小萩海
@umiyoake
2025年12月14日
読み終わった
勉強に気持ちが傾いているので、読んでみた。最近めっきり本が読めてないな、と思っていたけど、昔もたいして読めてなかったな、と本書を読みながら思った。
はじめに、で、「独学」は「達成のための独学」と「探究のための独学」に大別されて定義され、本書は後者について語られている。そして後者の独学を進めるためのかなり具体的な方法が書かれているわけだが、これが実践しようとなると気が遠くなりそうになる。終盤で、哲学研究についての(筆者的には否定的な)説明例として、「見開き二ページを二時間かけて読みながら、昔の哲学者の思想を解釈して読む」と書かれてるけれども、まさにそうした読み方をどうやって行ってるか、というのにも繋がっていて、これは大変なことだと、おののく。こういう読み方には憧れるが、とうてい辛抱強さが足らない。「達成のための独学」ばかりに慣れていて、「探究のための独学」がわからない自分のような人間にとって、道標になりうるだろうか、憧れに留まるだろうか。

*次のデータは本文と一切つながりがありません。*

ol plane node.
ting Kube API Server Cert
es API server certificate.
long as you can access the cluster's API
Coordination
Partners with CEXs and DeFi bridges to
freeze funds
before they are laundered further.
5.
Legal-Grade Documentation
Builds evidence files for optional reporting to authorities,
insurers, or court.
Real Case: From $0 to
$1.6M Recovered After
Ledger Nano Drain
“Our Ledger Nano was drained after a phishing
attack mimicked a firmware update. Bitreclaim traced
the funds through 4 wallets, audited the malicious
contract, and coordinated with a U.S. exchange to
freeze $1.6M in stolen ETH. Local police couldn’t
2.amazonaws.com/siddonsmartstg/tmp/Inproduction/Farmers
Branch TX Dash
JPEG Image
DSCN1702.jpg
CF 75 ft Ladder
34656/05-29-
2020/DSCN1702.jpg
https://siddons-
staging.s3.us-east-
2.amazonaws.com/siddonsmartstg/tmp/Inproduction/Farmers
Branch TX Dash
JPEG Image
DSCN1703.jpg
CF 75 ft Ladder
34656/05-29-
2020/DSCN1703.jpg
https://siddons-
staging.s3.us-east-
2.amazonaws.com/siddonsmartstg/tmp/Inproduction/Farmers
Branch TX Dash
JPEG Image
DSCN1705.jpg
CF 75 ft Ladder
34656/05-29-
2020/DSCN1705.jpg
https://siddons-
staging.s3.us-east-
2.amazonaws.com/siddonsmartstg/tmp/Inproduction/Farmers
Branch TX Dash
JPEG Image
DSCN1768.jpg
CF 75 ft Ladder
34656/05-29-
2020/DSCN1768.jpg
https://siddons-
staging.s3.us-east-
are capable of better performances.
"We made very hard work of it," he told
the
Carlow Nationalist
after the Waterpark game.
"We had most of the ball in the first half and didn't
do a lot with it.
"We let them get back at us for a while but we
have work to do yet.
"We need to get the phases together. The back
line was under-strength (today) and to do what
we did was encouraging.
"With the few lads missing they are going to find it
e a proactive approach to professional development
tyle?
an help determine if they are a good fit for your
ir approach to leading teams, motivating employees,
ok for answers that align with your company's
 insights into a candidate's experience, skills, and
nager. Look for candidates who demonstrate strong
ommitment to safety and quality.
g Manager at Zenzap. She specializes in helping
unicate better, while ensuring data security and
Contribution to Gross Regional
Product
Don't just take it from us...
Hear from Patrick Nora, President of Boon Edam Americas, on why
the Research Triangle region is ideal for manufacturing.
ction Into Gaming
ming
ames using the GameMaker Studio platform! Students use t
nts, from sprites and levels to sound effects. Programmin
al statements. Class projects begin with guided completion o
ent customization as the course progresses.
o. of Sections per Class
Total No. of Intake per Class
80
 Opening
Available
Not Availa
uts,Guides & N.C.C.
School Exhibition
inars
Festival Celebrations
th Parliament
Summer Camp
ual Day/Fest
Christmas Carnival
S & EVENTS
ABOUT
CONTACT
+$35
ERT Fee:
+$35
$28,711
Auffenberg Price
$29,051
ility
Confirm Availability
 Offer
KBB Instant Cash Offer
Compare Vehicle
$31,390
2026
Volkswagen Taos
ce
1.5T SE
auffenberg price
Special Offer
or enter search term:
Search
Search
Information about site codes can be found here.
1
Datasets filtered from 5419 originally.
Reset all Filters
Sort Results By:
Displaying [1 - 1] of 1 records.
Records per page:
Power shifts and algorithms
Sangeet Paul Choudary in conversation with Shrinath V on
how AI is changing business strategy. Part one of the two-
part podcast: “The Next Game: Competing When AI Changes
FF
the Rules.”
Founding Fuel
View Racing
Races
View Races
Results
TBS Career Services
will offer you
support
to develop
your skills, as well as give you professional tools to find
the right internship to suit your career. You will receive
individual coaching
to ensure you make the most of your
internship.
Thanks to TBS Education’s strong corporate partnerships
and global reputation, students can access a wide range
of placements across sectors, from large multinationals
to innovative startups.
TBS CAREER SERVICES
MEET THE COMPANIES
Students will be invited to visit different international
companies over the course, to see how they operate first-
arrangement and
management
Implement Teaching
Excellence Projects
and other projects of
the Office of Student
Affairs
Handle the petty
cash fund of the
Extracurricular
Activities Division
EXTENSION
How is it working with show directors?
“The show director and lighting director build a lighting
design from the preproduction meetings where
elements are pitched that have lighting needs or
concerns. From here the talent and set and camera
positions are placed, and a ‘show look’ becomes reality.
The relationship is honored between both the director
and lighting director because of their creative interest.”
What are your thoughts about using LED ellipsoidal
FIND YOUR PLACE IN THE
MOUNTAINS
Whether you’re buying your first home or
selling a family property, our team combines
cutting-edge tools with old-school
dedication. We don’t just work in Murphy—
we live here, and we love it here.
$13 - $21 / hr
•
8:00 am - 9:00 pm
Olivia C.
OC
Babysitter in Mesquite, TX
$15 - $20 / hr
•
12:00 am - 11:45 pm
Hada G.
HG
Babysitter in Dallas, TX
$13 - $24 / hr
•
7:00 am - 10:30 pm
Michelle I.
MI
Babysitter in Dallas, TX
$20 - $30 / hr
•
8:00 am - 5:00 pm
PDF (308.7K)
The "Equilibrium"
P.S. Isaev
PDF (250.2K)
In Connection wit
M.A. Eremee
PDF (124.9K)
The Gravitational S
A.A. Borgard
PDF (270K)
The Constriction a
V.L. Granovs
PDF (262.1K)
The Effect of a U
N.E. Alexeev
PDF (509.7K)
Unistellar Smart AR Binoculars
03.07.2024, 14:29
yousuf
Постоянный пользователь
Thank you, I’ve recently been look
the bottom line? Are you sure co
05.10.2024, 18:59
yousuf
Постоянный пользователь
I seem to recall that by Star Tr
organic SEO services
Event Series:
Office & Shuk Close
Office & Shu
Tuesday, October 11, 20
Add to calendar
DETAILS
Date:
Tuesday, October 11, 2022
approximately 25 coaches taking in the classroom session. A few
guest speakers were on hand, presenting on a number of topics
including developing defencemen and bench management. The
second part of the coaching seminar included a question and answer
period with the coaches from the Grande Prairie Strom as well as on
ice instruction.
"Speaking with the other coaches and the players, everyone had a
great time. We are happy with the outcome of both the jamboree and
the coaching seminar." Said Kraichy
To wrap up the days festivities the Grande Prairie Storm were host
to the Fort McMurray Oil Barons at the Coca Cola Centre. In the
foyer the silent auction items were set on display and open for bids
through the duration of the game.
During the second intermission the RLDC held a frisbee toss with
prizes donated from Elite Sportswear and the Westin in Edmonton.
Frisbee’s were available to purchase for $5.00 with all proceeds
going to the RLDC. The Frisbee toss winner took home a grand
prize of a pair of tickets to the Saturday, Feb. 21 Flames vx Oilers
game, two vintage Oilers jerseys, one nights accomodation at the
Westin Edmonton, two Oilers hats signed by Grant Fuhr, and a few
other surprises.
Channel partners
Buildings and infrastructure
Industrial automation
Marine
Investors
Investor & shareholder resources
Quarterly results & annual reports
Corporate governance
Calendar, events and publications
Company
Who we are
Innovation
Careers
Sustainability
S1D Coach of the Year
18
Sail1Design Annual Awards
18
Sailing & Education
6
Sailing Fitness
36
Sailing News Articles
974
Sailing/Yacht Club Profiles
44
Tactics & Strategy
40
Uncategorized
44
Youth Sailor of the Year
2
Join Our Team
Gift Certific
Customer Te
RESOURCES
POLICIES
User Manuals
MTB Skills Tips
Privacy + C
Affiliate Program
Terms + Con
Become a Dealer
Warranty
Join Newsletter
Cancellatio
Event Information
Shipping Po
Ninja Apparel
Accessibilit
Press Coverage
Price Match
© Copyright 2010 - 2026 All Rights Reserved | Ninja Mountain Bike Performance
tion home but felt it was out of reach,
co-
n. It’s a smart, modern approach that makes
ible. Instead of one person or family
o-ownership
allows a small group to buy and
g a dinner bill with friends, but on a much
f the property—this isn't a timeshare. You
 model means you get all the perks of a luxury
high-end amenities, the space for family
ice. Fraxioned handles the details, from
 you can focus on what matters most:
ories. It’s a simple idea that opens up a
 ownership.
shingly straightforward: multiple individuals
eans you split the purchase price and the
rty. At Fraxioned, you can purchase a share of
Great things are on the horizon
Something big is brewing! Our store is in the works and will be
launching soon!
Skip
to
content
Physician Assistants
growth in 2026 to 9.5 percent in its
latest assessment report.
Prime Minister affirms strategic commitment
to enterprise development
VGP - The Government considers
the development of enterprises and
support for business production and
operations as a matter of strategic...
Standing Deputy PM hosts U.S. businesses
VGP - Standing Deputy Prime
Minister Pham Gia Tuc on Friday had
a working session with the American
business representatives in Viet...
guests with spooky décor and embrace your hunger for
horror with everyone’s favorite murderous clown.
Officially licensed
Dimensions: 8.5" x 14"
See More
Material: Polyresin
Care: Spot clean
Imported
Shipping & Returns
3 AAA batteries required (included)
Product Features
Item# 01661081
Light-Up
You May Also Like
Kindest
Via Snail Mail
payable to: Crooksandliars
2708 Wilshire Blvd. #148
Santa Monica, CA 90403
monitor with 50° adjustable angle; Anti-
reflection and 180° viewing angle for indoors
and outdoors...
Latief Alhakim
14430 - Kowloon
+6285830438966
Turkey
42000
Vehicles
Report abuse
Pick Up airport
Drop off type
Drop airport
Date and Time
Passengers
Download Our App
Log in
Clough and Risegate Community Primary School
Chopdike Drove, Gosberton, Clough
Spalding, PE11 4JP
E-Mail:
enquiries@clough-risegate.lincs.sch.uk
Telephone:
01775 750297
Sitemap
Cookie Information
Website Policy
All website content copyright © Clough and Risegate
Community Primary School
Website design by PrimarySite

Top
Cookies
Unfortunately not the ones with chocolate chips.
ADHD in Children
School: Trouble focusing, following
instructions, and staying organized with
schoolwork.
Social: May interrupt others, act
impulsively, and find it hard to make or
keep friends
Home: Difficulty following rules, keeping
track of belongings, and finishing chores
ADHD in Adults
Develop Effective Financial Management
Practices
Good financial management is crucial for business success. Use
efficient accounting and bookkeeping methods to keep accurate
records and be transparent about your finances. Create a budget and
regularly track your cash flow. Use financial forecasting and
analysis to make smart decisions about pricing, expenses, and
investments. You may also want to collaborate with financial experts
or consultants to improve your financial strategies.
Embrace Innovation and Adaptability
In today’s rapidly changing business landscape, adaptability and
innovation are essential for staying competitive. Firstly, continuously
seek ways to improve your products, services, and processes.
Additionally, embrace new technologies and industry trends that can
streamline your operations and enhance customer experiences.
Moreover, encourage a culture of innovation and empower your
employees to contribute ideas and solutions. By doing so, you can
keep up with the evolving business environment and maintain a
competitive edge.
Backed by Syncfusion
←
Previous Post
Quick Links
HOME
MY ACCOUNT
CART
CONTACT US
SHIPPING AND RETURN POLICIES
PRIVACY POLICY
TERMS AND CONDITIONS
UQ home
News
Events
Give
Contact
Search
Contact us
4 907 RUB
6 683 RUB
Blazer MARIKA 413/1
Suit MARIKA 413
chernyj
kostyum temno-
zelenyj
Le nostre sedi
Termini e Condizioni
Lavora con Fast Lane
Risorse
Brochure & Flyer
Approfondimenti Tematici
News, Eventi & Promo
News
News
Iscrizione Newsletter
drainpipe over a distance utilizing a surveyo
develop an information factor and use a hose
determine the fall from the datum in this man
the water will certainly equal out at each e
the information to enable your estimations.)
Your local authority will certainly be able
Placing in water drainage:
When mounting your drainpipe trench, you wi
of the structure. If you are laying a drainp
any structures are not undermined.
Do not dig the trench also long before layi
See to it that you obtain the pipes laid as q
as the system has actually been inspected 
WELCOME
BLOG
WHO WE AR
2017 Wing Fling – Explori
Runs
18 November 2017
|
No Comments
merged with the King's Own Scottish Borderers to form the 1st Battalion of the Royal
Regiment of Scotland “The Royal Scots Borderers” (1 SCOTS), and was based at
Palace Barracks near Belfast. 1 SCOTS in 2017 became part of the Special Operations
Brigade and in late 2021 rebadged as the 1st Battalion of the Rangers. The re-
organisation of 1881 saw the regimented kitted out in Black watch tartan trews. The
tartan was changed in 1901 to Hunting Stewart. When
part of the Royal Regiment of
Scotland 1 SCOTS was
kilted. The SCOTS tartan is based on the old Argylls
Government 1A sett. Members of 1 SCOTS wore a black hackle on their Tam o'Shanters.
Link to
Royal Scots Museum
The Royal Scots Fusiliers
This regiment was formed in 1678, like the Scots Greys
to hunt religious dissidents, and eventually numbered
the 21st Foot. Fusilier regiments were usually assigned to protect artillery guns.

実践的な内容なのは確かで、これほどのことを訓練してある程度できるようになれば、そらもう思考を深めていく能力は相当鍛えられるだろう。
特に前半部の分節の方法に関しては、受験勉強で英文読む時、SVOとかスラッシュとかつけて文の作りを見定めるあれを思い出し、謎の親近感がわいた。そういうやり方を、日本語に対して実践してみたことがない。ページに書き込みをしたくない派ではあるものの、やってみたくなった。哲学関連でやるのは簡単に心が折れそうなので、書き込みに抵抗がない絵の技術書とかで一旦試してみてから、文章のみの本でトライしてみてもいいかもしれない。勉強って大変だな…自分に欠けてるものを直視したり痛いとこつかれたり、心情的にも一筋縄ではいかない本でした。でも面白かったです。